The raw material is graphite, so that won’t be very expensive, but the costs will be in the manufacturing process. Carbon fiber is made from inexpensive polymers that are heated to carbonize them, but it’s taken decades to get the cost of carbon fiber down from exhorbitant to expensive.
It has the potential to be inexpensive. When discussing technology it’s traditional to use pie-in-the-sky lowball numbers for costs. Sometimes the dream comes true. With something like graphene there will be steadily decreasing costs as the stuff is manufactured in greater quantities. Better processes could bring the price down substantially, but it takes time. If you described the computer you’re operating on now to someone 40 years ago they’d think it would cost millions of dollars. Compared to those days computers today seem like they’re free. But the 40 year wait can be annoying.
Hey – maybe demand for carbon will rise enough to make it affordable to scrub CO2 from exhausts!
Yeah, never mind. It’d take too much energy to split the C from the O2, which is why we have all that CO2 in the first place (joining the C and O2 to get energy). Oh well. Another world-saving idea, ruined by mere reality.
It’s a floor polish, it’s a dessert topping!
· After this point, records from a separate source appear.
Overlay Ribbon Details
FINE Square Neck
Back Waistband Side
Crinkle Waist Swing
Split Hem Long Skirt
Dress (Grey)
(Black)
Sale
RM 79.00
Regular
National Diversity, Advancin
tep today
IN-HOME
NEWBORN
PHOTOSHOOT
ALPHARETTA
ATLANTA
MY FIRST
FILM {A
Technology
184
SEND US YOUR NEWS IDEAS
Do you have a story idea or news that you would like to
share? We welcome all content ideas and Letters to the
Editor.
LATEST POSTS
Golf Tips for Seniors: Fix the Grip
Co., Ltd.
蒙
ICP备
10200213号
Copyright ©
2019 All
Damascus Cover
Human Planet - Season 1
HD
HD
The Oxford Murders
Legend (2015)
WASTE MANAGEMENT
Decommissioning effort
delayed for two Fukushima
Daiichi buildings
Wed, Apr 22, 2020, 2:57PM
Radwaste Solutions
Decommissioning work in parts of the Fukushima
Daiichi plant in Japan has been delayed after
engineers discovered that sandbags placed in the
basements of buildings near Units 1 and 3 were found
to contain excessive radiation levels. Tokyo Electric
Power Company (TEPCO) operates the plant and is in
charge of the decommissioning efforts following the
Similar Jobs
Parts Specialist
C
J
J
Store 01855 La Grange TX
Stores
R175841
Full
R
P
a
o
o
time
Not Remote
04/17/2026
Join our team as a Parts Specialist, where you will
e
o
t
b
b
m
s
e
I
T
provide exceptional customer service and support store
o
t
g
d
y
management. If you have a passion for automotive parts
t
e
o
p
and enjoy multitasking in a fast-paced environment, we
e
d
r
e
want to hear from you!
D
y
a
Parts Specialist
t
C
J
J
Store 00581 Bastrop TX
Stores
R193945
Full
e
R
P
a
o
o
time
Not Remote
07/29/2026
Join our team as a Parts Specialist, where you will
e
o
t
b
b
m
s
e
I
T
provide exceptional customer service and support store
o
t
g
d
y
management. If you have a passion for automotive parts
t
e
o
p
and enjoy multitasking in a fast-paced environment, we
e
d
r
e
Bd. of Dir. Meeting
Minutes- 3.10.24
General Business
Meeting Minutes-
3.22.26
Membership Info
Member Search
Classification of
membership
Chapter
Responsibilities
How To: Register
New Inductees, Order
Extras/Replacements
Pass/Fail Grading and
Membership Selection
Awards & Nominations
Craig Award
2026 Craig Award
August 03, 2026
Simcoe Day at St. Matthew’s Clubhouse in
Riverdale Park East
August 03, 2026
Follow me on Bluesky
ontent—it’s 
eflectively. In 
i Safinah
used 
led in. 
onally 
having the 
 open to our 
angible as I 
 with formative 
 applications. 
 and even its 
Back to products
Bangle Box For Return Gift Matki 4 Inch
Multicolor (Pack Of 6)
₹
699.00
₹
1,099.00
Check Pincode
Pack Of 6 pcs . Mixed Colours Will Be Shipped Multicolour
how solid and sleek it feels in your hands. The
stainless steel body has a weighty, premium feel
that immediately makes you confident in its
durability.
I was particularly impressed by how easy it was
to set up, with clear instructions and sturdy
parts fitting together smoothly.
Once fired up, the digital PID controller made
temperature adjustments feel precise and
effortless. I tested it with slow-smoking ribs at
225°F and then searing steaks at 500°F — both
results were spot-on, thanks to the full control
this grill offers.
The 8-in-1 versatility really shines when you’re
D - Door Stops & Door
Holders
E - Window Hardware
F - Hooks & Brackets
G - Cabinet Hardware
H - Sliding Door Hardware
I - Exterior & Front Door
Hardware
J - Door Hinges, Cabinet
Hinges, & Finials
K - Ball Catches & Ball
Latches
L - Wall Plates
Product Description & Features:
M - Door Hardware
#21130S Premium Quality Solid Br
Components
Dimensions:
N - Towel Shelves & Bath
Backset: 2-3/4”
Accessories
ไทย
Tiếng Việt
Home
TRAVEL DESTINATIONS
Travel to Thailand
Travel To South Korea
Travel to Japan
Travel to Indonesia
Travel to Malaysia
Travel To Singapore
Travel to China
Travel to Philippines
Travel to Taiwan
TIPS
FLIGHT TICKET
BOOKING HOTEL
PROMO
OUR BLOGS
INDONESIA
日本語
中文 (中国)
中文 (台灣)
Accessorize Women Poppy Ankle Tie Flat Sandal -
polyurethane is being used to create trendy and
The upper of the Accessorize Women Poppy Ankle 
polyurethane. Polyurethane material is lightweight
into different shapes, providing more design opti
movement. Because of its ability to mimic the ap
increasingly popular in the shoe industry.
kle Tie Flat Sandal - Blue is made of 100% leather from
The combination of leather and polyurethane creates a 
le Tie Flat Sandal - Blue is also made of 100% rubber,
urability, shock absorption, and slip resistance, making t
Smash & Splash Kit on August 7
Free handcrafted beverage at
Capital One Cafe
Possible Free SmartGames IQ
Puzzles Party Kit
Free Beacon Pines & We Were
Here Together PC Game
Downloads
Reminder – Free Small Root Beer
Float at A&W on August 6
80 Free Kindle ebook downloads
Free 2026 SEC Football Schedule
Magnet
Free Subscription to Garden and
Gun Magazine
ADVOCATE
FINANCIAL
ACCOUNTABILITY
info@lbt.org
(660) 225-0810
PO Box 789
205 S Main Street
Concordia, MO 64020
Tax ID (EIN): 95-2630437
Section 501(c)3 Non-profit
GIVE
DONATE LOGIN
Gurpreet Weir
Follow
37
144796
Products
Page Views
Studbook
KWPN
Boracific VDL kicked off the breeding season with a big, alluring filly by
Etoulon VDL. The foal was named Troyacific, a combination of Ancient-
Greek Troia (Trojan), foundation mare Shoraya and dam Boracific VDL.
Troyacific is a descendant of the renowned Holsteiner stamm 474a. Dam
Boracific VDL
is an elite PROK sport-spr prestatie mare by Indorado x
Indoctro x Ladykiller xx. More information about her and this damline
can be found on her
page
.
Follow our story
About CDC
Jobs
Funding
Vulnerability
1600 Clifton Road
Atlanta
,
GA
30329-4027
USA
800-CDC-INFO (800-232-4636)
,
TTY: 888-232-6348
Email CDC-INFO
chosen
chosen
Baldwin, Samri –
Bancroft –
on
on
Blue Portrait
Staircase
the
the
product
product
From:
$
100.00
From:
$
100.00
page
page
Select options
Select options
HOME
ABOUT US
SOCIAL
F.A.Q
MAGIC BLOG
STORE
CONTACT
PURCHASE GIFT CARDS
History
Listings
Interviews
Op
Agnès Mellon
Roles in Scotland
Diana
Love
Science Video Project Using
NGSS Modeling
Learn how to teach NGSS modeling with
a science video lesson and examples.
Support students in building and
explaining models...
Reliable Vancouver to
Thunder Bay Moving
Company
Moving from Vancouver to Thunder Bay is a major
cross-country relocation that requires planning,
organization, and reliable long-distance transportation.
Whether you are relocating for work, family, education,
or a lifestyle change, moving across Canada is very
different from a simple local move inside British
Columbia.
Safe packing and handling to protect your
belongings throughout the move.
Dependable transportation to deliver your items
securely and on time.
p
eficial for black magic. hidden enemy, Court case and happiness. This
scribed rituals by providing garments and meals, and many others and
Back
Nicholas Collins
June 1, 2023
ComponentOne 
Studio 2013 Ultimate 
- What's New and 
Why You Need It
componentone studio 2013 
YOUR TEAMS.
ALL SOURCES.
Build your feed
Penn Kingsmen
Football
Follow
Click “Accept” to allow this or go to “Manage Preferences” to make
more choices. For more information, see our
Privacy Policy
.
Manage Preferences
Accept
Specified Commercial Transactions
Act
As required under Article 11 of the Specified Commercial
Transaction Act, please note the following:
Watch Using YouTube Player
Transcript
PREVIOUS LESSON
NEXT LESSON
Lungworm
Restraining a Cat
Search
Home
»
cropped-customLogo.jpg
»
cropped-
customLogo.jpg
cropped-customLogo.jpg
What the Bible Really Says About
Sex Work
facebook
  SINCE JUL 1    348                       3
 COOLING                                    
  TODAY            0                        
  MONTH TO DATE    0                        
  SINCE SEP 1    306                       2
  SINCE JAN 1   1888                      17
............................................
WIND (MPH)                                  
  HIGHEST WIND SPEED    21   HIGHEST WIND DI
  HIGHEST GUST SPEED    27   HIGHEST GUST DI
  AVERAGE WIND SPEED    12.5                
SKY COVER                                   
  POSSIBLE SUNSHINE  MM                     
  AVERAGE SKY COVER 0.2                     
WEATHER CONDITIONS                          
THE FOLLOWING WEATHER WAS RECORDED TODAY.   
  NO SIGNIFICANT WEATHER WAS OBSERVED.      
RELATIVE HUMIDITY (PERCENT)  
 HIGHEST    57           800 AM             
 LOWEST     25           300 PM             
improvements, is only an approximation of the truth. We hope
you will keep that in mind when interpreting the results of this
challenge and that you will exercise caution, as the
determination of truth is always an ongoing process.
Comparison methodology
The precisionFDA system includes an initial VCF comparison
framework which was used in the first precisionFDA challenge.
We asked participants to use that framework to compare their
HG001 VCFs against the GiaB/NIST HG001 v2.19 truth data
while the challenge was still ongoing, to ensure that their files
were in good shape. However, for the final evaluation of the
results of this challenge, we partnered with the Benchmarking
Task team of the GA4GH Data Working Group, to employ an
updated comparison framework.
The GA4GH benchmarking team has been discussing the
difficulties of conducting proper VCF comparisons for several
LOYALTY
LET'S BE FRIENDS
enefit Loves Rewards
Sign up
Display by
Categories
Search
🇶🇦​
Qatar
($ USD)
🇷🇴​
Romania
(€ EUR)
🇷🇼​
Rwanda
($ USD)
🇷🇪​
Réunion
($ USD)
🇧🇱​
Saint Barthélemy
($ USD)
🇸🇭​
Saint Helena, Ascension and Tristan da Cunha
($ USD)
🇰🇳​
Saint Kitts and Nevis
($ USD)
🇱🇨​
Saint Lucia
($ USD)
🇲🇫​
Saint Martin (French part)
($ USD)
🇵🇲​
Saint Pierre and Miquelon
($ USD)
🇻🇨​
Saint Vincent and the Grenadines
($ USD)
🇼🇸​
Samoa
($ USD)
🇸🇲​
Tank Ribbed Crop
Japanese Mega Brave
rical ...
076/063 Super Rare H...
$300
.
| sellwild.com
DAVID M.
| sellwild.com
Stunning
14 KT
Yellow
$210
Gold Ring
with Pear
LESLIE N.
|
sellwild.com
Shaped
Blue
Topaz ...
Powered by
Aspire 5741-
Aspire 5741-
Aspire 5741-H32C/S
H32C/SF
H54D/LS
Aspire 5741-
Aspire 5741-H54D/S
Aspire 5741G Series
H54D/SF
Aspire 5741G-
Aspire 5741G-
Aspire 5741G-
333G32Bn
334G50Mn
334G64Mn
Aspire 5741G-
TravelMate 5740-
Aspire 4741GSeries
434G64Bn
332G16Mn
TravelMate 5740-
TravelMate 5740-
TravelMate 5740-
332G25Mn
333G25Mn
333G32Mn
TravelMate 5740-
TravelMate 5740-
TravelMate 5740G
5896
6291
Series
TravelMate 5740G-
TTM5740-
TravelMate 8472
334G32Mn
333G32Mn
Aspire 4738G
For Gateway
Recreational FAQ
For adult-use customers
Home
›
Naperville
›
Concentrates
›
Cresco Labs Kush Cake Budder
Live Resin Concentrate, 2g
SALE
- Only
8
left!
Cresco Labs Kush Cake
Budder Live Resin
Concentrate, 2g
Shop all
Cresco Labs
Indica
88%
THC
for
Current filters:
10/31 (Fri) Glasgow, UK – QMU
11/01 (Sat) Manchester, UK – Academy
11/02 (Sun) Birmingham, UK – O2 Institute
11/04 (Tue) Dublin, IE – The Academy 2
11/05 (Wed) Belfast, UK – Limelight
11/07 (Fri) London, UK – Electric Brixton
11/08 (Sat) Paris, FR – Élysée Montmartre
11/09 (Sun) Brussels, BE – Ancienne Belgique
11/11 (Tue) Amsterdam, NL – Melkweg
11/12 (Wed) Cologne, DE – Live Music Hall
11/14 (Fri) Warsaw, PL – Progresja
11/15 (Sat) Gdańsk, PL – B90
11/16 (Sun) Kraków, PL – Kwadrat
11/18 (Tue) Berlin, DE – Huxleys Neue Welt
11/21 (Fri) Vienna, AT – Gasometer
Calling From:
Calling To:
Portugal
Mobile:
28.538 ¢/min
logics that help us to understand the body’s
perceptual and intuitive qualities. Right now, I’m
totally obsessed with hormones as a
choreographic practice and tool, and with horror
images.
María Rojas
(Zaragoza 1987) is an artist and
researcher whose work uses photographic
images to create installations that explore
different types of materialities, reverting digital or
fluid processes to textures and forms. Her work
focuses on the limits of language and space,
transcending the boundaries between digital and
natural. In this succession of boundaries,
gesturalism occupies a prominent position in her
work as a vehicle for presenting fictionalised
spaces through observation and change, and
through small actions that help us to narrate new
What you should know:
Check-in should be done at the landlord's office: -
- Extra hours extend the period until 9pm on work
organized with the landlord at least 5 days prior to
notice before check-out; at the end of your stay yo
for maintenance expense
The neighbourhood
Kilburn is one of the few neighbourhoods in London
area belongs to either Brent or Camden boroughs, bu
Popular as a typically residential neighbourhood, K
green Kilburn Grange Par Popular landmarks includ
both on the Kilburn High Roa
Graphene!
I get that it’s an interesting material - and I’m sure someone will find some interesting applications for it that they do actually manage to pursue all the way to production, but right now, it seems like it’s being touted as having miraculous properties. Talk is cheap.
Indeed! One of the remarks in that article mentioned that a little cube of the stuff weighs 1/7 as much as air and can balance on the tip of a blade of grass.
Huh? If it weighs 1/7 as much as air, they’d have to tie it down to keep it there.
This is the stuff of which airships are made! We’ll all have our own personal flying airships!